Uitspraak
1.Procesverloop in cassatie
2.Beoordeling van het cassatiemiddel
3.Beslissing
31 maart 2020.
Hoge Raad
In deze zaak heeft de Hoge Raad op 31 maart 2020 uitspraak gedaan in een cassatieprocedure tegen een arrest van het Gerechtshof Den Haag van 26 juli 2013. De verdachte, geboren in 1972, had beroep ingesteld tegen de opgelegde gevangenisstraf van 197 dagen, waarvan 30 dagen voorwaardelijk met een proeftijd van 2 jaren.
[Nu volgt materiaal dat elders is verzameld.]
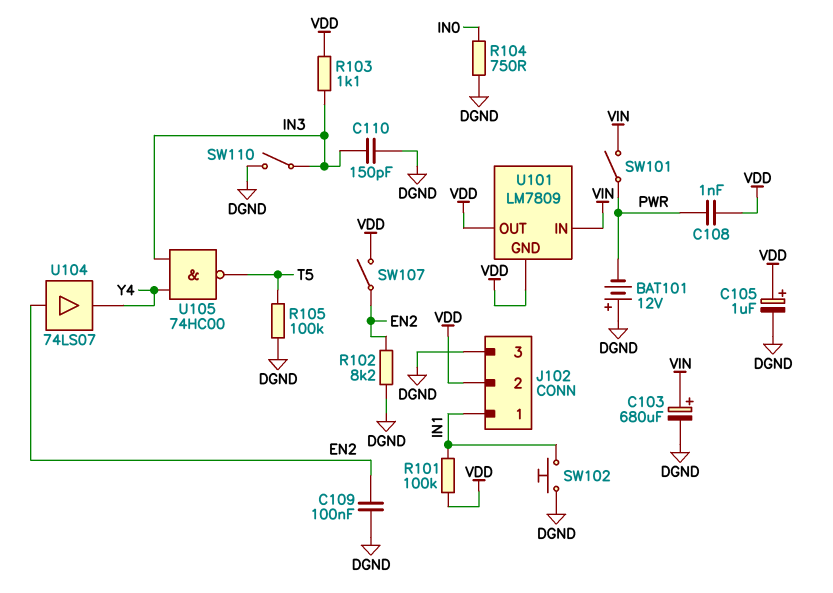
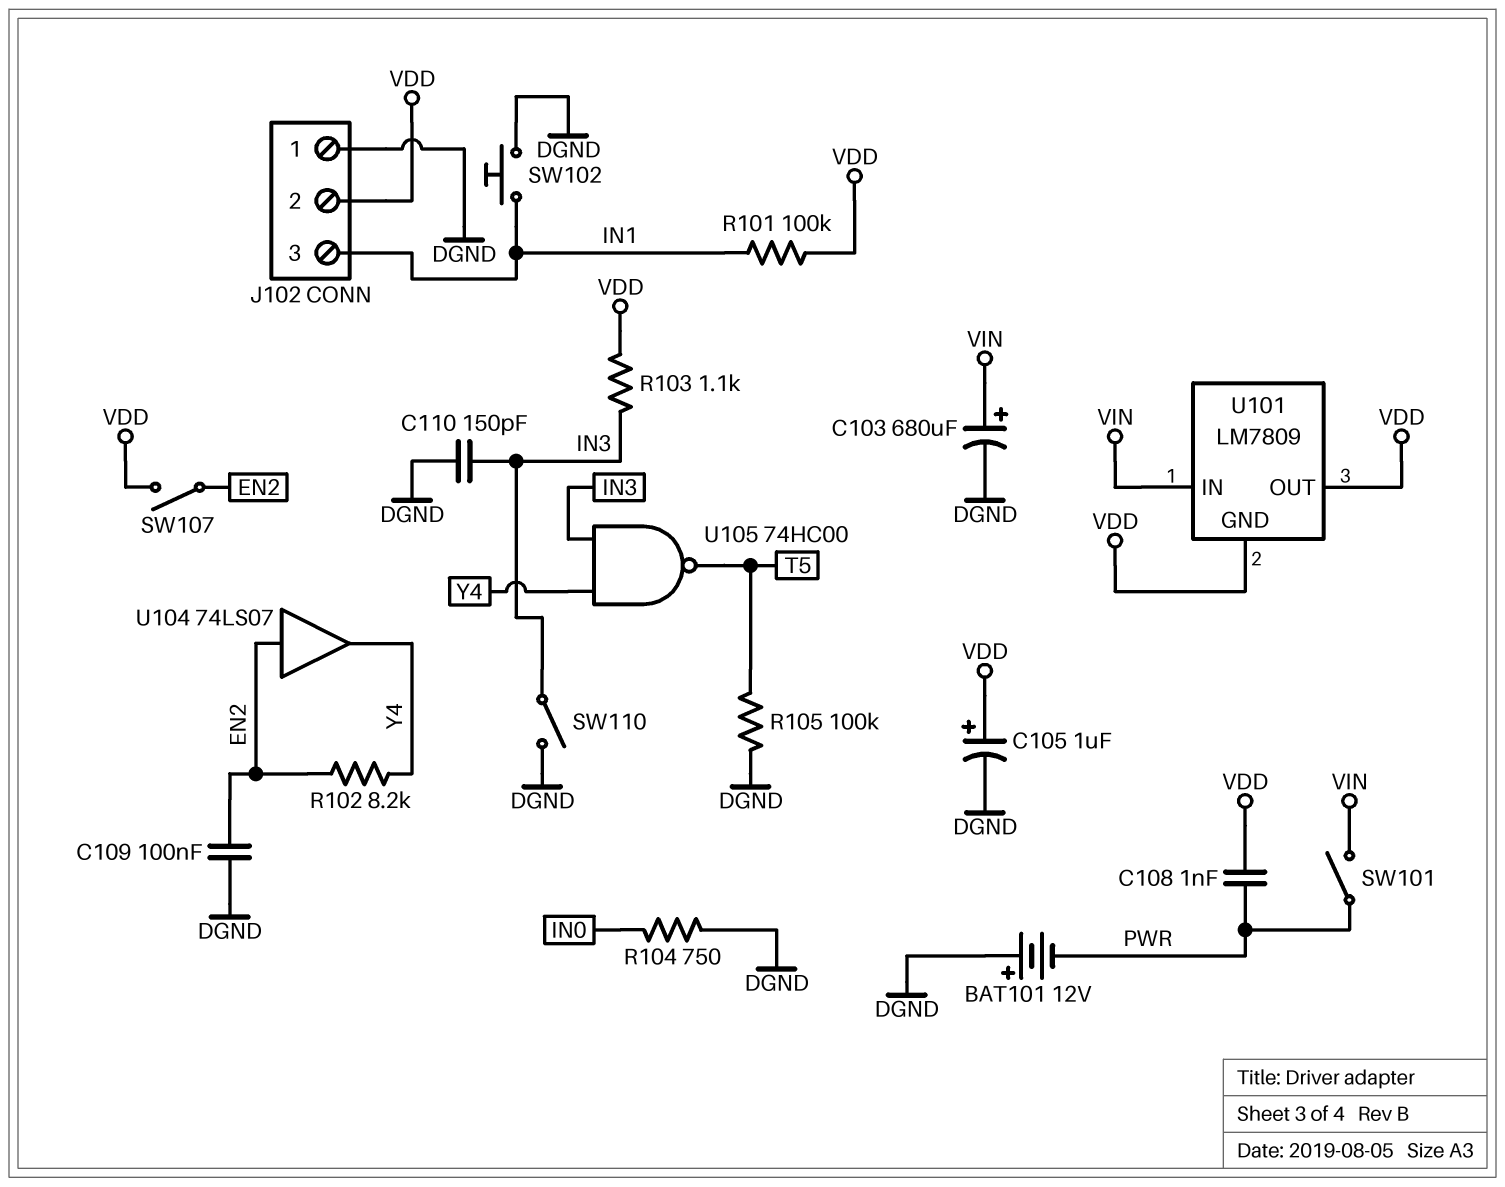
J102 pin 1: IN1 -> DGND
J102 pin 3: DGND -> IN1
R102: 8.2k (DGND, EN2) -> 8.2k (EN2, Y4)

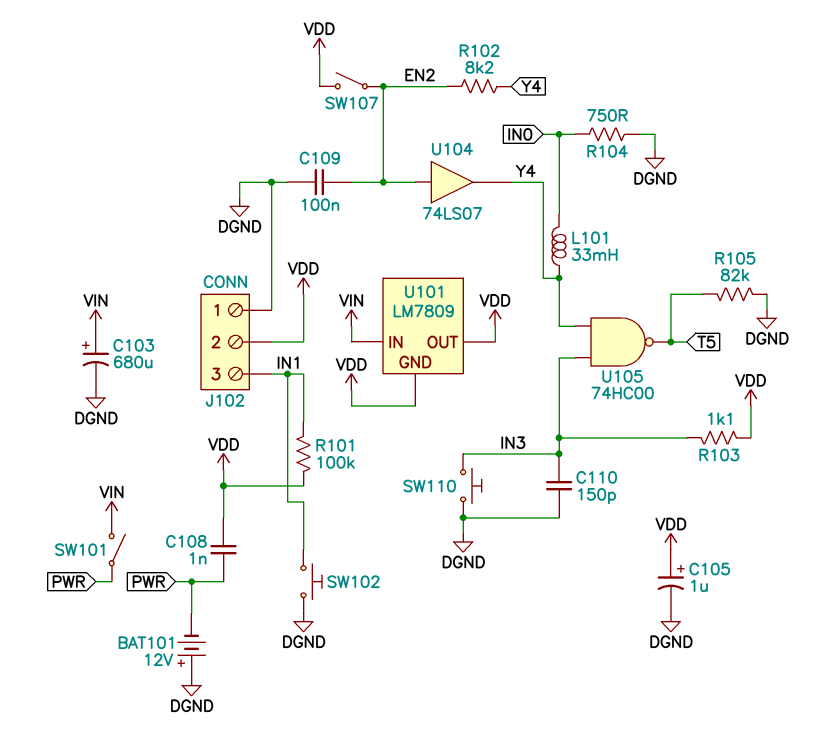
L101: none -> 33mH (IN0, Y4)
R105: 100k (DGND, T5) -> 82k (DGND, T5)
SW110: switch (DGND, IN3) -> button (DGND, IN3)

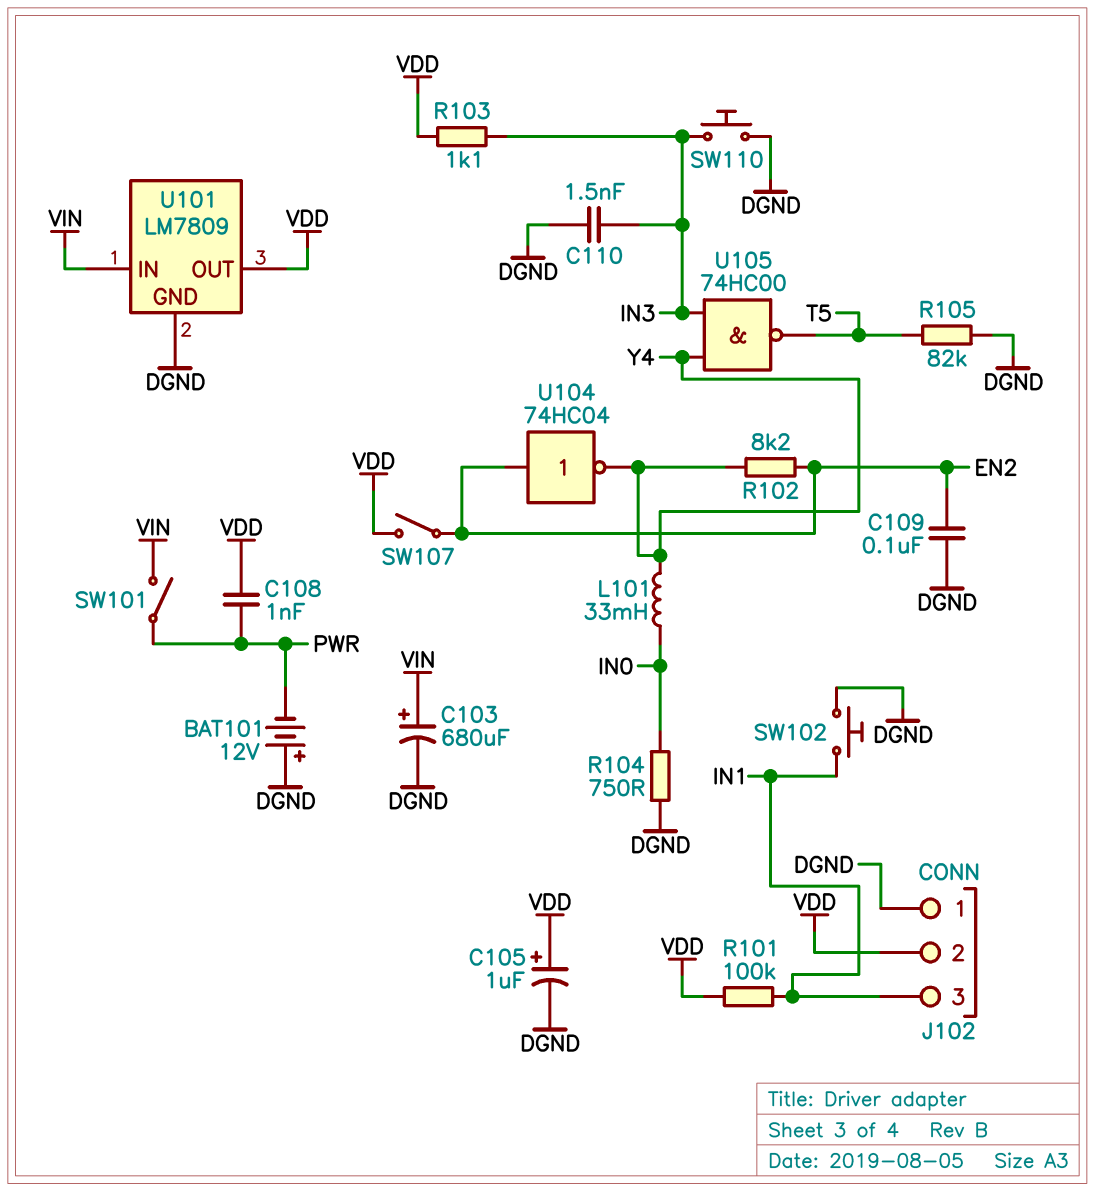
C110: 150pF (DGND, IN3) -> 1.5nF (DGND, IN3)
U101 pin GND: VDD -> DGND
U104: buffer 74LS07 (in EN2, out Y4) -> NOT 74HC04 (in EN2, out Y4)

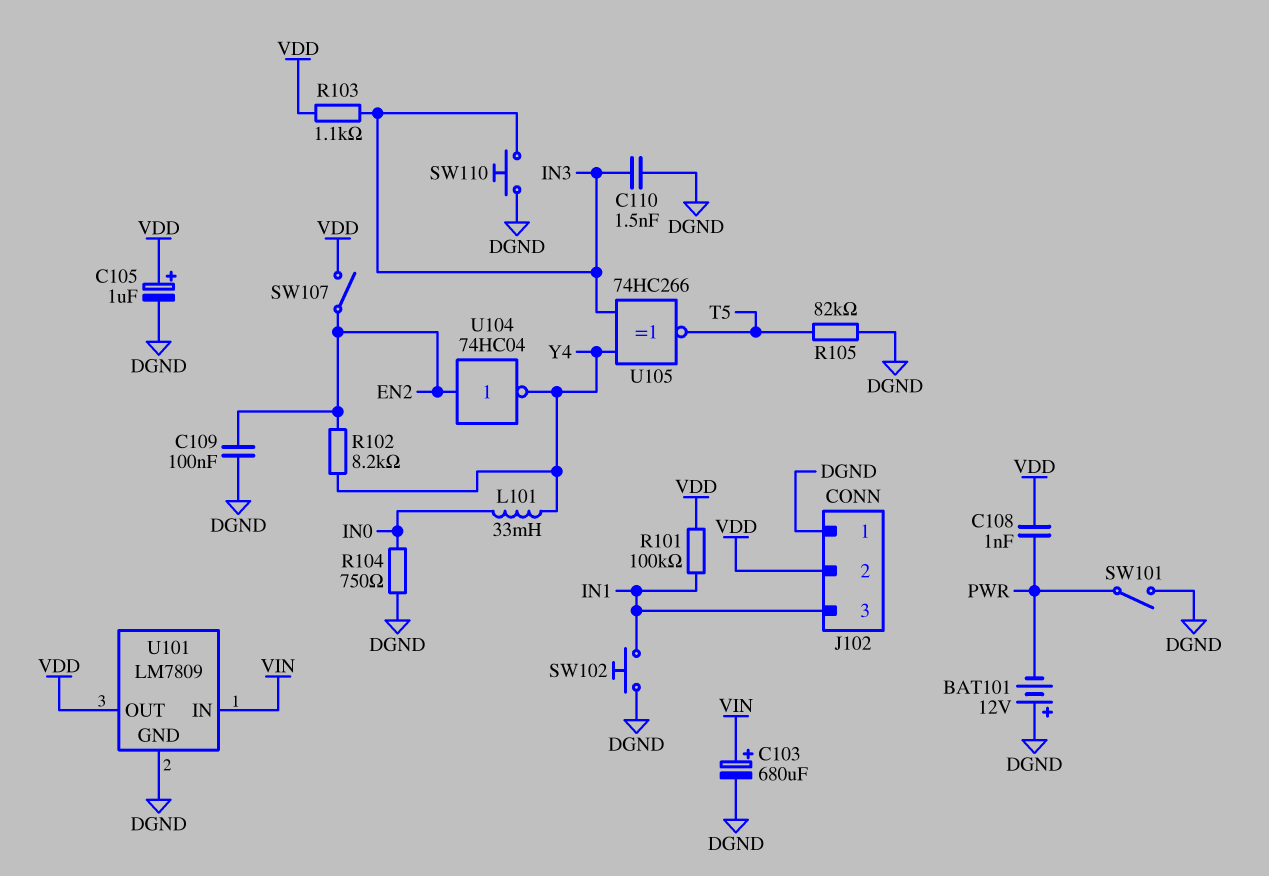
SW101: switch (PWR, VIN) -> switch (DGND, PWR)
U105: NAND 74HC00 (in IN3, in Y4, out T5) -> XNOR 74HC266 (in IN3, in Y4, out T5)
Het cassatiemiddel betrof de vraag of er voldoende voortvarendheid was betracht bij de betekening van de verstekmededeling, wat zou kunnen leiden tot een overschrijding van de redelijke termijn zoals bedoeld in artikel 6 lid 1 van het Europees Verdrag voor de Rechten van de Mens (EVRM). De advocaat-generaal, T.N.B.M. Spronken, concludeerde dat het bestreden arrest vernietigd moest worden, maar alleen wat betreft de hoogte van de opgelegde straf. De Hoge Raad oordeelde dat het cassatiemiddel slaagde, omdat uit de stukken bleek dat er niet binnen één jaar na het wijzen van het verstekarrest op 26 juli 2013 pogingen waren ondernomen om de verstekmededeling te betekenen. Pas op 12 mei 2017 was er een poging gedaan om de verstekmededeling aan de verdachte uit te reiken. Dit leidde tot de conclusie dat de verstekmededeling niet met de nodige voortvarendheid was betekend, wat resulteerde in een overschrijding van de redelijke termijn. De Hoge Raad besloot de opgelegde gevangenisstraf te verminderen met 17 dagen, waardoor de nieuwe straf 180 dagen zou bedragen, waarvan 30 dagen voorwaardelijk met een proeftijd van 2 jaren.